D'après M. Gaye, une autre version de l'histoire dit que la première rencontre entre Serigne Touba et Ibra Bineta Guèye eut lieu dans la cellule du camp Dial Diop. Car, le gouverneur, exigeant des garanties avant de remettre "son prisonnier". "Dès qu'ils se virent et se parlèrent, ils se vouèrent respect et estime réciproque. C'est là-bas, disent les tenants de cette thèse, que se produisit le miracle de la canne.

Quant au talisman enterré, ils disent qu'il l'était depuis plusieurs années déjà dans la cour de sa demeure et qu'Ibra Bineta proposa à Serigne Touba son déterrement qui le sauverait à coup sûr des mains des Blancs. Proposition qu'il refusa avec déférence, rappelant, à l'occasion, que Dieu était son seul refuge", relève le chercheur.

La décision d'envoyer le Cheikh en exil fait suite à sa comparution devant le Conseil privé au palais du gouverneur général à Saint-Louis, le 5 septembre 1895. Après son arrestation à Jéwol, le samedi 10 août 1895, Serigne Touba séjourna à Saint-Louis jusqu'après son jugement. Dans l'acte d'accusation on pouvait lire cette contrevérité manifeste : "Ses agissements et ceux de ses talibés menacent de troubles la tranquillité du bas Sénégal".

Il fut condamné à l'exil. En guise de signature, il parapha, au bas du document qui lui fut présenté, la sourate "Al Ikhlas" (La pureté). Une façon assez éloquente de montrer son attachement à la pureté de sa foi. Et, nous rappelle Cheikh Moussa Ka, dans son poème intitulé "Nattoo di kerkeraani lawliyaa'i" (l'épreuve est le reposoir - ou bien l'échelle - du saint).
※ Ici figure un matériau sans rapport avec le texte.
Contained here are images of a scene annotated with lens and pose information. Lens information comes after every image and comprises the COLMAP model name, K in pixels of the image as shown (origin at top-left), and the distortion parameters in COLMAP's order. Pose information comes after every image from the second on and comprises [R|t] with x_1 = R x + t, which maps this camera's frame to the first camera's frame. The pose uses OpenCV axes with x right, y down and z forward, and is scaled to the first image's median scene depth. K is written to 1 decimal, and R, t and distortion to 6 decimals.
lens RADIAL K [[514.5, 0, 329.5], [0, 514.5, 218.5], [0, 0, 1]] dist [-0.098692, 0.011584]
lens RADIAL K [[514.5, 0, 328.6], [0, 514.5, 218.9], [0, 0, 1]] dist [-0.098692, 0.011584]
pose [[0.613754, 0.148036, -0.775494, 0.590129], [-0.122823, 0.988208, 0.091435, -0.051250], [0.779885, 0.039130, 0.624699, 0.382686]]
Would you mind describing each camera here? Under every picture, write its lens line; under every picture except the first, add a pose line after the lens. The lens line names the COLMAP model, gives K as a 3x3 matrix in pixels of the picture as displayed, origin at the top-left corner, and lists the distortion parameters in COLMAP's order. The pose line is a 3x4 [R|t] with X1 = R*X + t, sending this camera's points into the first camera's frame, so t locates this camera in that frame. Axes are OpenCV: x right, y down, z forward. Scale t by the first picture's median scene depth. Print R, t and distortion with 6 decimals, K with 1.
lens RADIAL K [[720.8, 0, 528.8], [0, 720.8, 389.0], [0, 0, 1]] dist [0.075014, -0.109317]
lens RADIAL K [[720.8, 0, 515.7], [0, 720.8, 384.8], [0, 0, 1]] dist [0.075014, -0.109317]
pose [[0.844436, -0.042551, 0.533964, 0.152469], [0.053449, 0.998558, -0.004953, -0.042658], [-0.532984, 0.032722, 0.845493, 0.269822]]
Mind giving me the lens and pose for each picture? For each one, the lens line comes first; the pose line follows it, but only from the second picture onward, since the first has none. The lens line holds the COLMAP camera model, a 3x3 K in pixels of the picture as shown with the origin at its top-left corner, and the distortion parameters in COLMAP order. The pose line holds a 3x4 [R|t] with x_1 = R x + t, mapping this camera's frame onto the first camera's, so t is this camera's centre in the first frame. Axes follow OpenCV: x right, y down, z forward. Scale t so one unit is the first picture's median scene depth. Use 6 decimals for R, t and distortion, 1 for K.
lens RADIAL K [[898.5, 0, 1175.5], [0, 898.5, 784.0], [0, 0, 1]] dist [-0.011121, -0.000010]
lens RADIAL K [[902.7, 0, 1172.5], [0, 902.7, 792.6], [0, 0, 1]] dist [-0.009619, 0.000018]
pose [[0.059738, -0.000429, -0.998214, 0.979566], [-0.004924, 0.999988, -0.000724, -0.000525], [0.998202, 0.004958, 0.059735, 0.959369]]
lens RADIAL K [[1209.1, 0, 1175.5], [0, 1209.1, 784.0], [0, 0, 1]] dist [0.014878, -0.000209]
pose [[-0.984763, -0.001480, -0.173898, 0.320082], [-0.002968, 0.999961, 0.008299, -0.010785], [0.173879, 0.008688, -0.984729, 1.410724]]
Après sept années de rudes épreuves, l'étoile est devenue soleil et la flamme un flambeau

"Cëddéem" fait partie des 12 "Penc" de Dakar. Il tient certainement son nom du village "Cëddéem" dans le "Diander" qui fait référence à un jujubier (Déem). Il englobe l'actuel marché Sandaga dont le nom vient, selon une opinion assez répandue, d'un arbre appelé "Sànd" qui se dressait à l'endroit occupé aujourd'hui par le "marché d'or" dit "Lalou Ourous" (étal d'or).

C'est "Cëddéem" qui enregistra les premiers convertis à l'islam de la Collectivité léboue et accueillit le lettré arabe Massamba Koki Diop, père du premier Serigne Ndakaaru, Thierno dit Dial. C'est à "Cëddéem" où le "Ndeyi Jàmbur" (président de l'Assemblée des Jàmbur), Youssou Bamar Guèye accueillit et scella avec Cheikhna Cheikh Saadhbou Chérif, un pacte unissant leurs deux familles "jusqu'à la fin des temps".

C'est enfin à "Cëddéem" où Ibra Bineta Guèye, Chef de canton de la banlieue ouest dakaroise de 1855 à 1905 et "Ndey Ji Frey" (président de l'Assemblée des Frey) de 1897 à 1903, accueillit Cheikh Ahmadou Bamba en partance en exil au Gabon, raconte le chercheur Abdou Khadre Gaye.

Un mot sur le "Pénc" de "Cëddéem" et précision sur Ibra Bineta Guèye


Un petit fils d'Ibra Bineta Guèye d'apporter la précision suivante : "En réalité, mon grand-père n'était pas gendarme comme on le pense souvent.

Certes, en sa qualité de Chef de canton, il participait au recrutement des soldats et supervisait la collecte des impôts. Et, lors de la guerre qui avait opposé la France à la Turquie, à Salonique et aux Dardanelles, en 1870, c'est lui qui fit implanter - par les talibés de son neveu Seydina Limamou Laye - le campement militaire de 100 cases qui avait servi à abriter les tirailleurs sénégalais enrôlés, à l'endroit où se situe actuellement la cité militaire dite camp Lat Dior, sur l'avenue Jean Jaurès X Peytavin. Mais, il n'était pas gendarme à proprement parler".

Ceci montre, d'après Abdou Khadre Gaye, que Cheikh Moussa Ka ne se trompe pas en le qualifiant de gendarme, surtout si on tient compte d'une coutume de l'époque qui faisait du gendarme, non pas exclusivement un métier des armes, mais aussi une fonction sociale dans le mesure où le titulaire pouvait intercéder auprès de l'administration coloniale et contribuer à l'apaisement du climat social.